Georg Büchner,1813-1837. Lenz,1835. First partly published in Karl Gutzkow‘s and Wienberg’s Deutsche Revue,1839. Translation @Michael Fleming, 1997. Oxford University Press, World Classic’s paperback,1997.
Image: Raphael, 1483-1520. Sistine Madonna/ Madonna di San Sisto, 1512. Oil on canvas. 265 x 196cm. Gemäldegalerie Alte Meister
Image: Nicolas Maes, 1634-1693. Old Woman Saying Grace (The Prayer Without End). c.1656. Oil on canvas. 134 x 133cm. Gotha, Schlossmuseum. Rijksmuseum, Amsterdam, on loan from the city of Amsterdam.
Image: Carel van Savoy. c.1621-1665. Christ and the Disciples at Emmaus, Oil on canvas 132 x 109cm.. Hessisches Landesmuseum, Darmstadt
Image: Apollo Belvedere. c. 130-140 AD. Marble copy of an original bronze statue of 330-320 B.C. by Leochares, who worked on the Mausoleum at Halicarnassus. Vatican Museums
Georg Büchner was a writer, poet and dramatist whose dramas include Dantons Tod,1835, (Death of Danton), Leonce and Lena, 1836, and Woyzeck, 1837 concerned with social and revolutionary change in response to the contemporary intellectual ideas of Idealism, Romanticism and Realism. Büchner’s documentary novella concerns a period of mental illness in the life of Jakob Lenz, 1751-1826, a Sturm und Drang poet and friend of Goethe, whose best known plays are Der Hofmeister,1774, (The Private Tutor) and Die Soldaten,1776, (The Soldiers). The narrative relates incidents when Lenz was in the care of Johann Friedrich Oberlin,1740-1826, a pastor in the Alsace, from November 1777 to January 1778, and is based on Oberlin’s diary, and a biography of Oberlin, published in 1831. The description of the internal life of a schizophrenic character was an influential text for modernist European fiction. Büchner challenged the ideas of Idealism and Romanticism, and Lenz notably combines Naturalism with Expressionism, through a factual observation and documentation of events, with an imaginative and poetic understanding of the human psyche. The references to paintings propose the aesthetic of Dutch realist painters, such as Nicholas Maes, 1634-1693
Lenz is an important text as the Kunstsgepräge, or art conversation presents an argument for realism and authenticity in art – promoting the importance of detail, and a less bourgeois and broader range of society reflected in the subject matter, in preference to the predominant idealistic aesthetic.
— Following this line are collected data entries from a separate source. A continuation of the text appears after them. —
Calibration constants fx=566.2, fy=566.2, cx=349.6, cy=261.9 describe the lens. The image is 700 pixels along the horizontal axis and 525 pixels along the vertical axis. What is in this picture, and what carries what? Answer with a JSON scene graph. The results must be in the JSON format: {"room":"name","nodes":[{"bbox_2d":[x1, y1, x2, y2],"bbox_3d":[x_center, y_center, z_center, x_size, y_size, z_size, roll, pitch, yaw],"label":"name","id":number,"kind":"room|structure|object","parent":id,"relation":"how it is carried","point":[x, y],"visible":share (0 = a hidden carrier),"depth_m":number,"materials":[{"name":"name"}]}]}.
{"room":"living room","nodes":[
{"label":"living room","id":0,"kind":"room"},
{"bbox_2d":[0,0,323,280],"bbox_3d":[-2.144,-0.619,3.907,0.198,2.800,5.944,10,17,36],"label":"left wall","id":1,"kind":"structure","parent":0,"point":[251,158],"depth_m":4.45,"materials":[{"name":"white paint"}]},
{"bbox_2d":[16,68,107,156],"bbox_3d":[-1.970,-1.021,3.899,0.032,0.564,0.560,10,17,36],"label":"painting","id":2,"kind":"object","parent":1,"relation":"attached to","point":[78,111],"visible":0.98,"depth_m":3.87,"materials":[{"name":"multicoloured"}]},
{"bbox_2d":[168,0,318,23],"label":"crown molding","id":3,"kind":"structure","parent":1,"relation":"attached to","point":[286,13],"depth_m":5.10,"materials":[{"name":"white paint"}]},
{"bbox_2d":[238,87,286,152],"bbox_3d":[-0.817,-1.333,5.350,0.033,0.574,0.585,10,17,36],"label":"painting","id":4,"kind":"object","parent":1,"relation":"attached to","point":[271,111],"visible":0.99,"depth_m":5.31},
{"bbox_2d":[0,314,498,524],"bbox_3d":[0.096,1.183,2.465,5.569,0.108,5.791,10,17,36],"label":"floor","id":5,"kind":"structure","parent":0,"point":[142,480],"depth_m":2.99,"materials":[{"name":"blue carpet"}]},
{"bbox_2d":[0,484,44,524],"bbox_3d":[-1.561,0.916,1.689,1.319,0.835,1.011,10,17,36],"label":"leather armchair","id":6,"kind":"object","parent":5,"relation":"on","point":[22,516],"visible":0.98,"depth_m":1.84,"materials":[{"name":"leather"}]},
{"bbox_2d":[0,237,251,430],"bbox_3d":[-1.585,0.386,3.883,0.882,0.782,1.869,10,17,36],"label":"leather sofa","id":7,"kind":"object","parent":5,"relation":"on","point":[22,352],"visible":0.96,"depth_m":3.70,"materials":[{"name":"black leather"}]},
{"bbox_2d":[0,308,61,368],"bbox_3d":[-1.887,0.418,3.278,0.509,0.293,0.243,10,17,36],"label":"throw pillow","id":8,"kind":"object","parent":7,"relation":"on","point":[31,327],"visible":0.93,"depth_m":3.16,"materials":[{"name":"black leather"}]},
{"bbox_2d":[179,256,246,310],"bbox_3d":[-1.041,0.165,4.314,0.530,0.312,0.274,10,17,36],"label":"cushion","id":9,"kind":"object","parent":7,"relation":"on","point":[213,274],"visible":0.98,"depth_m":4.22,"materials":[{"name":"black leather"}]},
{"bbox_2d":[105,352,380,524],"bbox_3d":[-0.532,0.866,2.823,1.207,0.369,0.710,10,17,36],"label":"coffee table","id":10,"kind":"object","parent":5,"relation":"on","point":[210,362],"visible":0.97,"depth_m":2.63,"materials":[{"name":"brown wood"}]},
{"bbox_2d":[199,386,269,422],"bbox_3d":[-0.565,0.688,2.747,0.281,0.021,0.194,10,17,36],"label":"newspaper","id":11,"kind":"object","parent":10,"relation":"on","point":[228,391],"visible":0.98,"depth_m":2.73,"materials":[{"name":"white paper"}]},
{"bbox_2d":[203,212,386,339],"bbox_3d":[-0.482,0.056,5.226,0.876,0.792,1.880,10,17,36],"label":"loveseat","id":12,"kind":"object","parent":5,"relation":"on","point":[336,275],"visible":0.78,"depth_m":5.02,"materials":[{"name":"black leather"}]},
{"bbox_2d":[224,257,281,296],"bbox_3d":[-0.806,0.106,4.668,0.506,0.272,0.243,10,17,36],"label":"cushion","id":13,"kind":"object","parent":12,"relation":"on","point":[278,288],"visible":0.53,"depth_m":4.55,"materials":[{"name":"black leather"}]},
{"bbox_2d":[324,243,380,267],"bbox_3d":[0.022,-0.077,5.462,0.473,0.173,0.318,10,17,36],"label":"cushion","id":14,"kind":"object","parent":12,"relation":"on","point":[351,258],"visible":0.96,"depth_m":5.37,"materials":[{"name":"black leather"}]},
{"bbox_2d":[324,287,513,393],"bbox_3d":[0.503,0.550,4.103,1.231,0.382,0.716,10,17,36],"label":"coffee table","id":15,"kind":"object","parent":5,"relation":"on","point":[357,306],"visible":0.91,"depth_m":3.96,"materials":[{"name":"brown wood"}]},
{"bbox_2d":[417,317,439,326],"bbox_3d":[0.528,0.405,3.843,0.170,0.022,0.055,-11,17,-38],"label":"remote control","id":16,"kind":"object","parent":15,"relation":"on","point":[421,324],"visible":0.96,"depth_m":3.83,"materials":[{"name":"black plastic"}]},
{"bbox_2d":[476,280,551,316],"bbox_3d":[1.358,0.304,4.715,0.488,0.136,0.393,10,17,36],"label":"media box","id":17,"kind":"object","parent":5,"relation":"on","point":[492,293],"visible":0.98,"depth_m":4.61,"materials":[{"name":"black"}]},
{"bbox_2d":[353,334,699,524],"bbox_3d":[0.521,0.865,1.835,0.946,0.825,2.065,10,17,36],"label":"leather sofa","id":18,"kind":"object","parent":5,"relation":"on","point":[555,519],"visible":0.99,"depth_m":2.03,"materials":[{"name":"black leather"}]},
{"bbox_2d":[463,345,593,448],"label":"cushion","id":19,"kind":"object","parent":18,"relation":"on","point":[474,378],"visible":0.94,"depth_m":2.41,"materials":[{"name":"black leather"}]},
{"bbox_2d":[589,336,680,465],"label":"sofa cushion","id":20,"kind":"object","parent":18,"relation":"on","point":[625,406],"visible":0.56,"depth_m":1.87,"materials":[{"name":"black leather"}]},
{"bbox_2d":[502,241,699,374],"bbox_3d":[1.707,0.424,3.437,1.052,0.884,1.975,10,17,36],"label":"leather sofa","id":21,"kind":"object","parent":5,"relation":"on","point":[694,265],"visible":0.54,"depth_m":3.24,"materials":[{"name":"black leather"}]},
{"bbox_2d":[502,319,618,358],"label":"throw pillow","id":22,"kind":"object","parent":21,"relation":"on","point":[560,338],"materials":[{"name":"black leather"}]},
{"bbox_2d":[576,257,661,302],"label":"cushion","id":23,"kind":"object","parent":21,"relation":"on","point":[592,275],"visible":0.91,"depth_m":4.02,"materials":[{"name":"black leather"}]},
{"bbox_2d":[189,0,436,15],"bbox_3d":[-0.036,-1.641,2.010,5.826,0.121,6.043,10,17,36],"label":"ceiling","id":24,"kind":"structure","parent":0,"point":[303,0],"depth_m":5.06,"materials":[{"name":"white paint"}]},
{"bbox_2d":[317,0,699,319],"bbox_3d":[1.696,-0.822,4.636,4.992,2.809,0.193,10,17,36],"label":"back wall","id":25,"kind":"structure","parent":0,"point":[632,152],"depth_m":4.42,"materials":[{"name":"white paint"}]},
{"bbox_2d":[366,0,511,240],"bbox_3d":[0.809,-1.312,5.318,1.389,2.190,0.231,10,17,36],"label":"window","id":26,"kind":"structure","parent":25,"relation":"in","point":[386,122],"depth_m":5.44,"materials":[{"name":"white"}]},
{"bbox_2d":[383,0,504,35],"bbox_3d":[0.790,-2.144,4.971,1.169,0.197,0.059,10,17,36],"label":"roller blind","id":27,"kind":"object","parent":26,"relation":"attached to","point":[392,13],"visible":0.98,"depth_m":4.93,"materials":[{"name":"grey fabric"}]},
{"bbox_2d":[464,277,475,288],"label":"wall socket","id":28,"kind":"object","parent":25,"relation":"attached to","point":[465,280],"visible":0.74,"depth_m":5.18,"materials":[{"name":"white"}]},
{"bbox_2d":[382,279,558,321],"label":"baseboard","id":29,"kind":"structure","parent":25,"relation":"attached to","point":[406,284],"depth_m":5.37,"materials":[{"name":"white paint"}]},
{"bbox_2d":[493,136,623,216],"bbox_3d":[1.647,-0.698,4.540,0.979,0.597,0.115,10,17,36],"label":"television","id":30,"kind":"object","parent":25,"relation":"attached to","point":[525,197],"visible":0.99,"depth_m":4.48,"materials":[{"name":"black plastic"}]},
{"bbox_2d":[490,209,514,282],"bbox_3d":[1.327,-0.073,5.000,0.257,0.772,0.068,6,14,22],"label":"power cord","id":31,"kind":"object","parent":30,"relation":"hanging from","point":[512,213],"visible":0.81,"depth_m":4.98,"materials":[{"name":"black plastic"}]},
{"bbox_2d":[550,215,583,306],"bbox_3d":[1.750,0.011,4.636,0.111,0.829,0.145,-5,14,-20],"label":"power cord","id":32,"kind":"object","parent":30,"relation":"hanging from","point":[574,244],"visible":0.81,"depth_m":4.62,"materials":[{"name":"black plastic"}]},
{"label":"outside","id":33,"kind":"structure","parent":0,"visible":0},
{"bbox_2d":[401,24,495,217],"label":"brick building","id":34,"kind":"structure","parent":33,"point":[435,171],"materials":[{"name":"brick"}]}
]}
Christoph Kaufmann,1753-1795, introduced the term Sturm und Drang (Storm and Stress) to describe the German Romantic movement. Johann Stilling,1740-1817, published studies of the Apocalypse. Idealism – the dominant aesthetic and moral culture in late eighteenth century Germany. The Old German School – fifteenth century artists such as Altdorfer, Dürer, and Grünewald. Apollo Belvedere – A Roman copy of a Greek statue of Apollo in the Vatican Belvedere. Johann Joachim Winckelmann considered it the sublime expression of Greek art, “of all the works of antiquity that have escaped destruction, the statue of Apollo represents the highest ideal of art”. Raphael Madonna – Raphael’s paintings of the Madonna embodied the Renaissance idea of ‘transfiguring the real’ as an ideal aesthetic in Weimar Classicism. Winkelmann wrote prominently about the Sistine Madonna as a highpoint of Classical and Christian art. The altarpiece was commissioned in 1512 by Pope Julius II for the church of San Sisto, Piacenza. It was purchased by Augustus III, Grand Duke of Saxony, for Dresden in 1754. The purchase price of 25 million Roman scudari, made it the most expensive painting in the world for a generation and its status as the world’s most important painting was particularly influential in Germany. Christ and the Disciples at Emmaus, a painting by Carel von Savoy, (c. 1621-1665), a pupil of Rembrandt. Buchner saw this painting in the Museum of Darmstadt.